--- INPUT MATERIAL ---

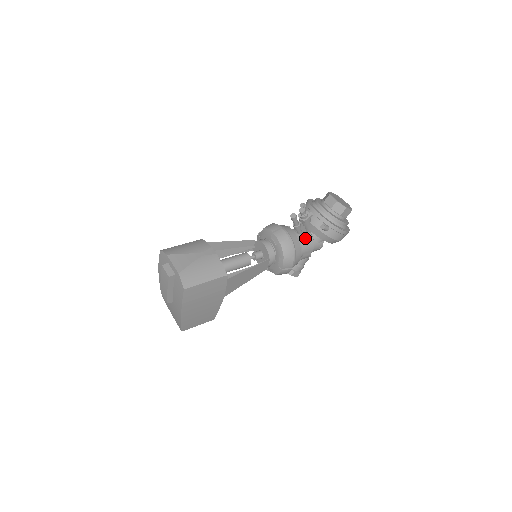
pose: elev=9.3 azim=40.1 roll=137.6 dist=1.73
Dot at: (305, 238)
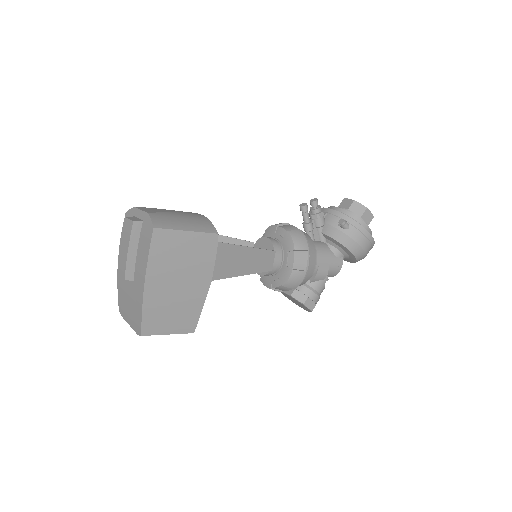
Dot at: (319, 245)
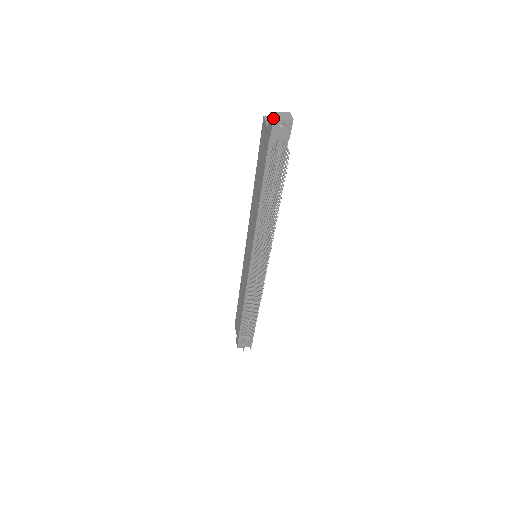
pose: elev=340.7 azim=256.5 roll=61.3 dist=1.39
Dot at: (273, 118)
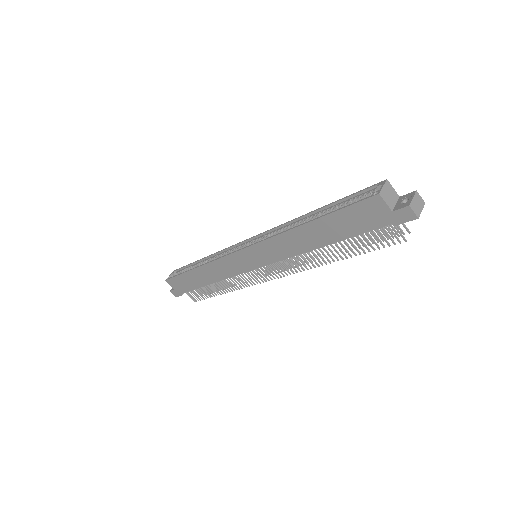
Dot at: (417, 215)
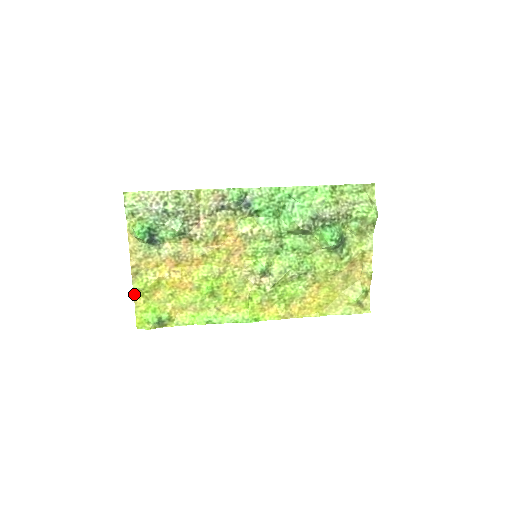
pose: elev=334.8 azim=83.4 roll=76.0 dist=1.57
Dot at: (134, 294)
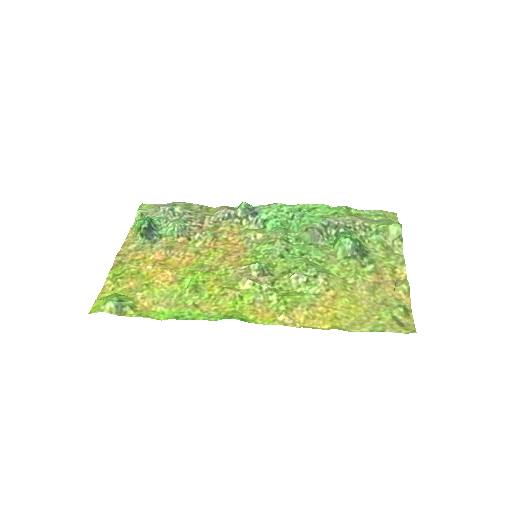
Dot at: (106, 280)
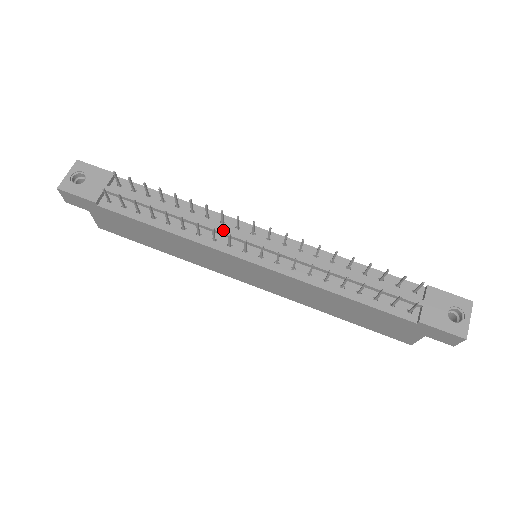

---

Copy out the material starting with the line containing "pose: elev=340.7 azim=256.5" and going on through the end, leaving out the pictures.

> _CORRECT RESULT_
pose: elev=340.7 azim=256.5 roll=61.3 dist=1.39
Dot at: (273, 118)
Dot at: (417, 215)
pose: elev=334.8 azim=83.4 roll=76.0 dist=1.57
Dot at: (134, 294)
Dot at: (106, 280)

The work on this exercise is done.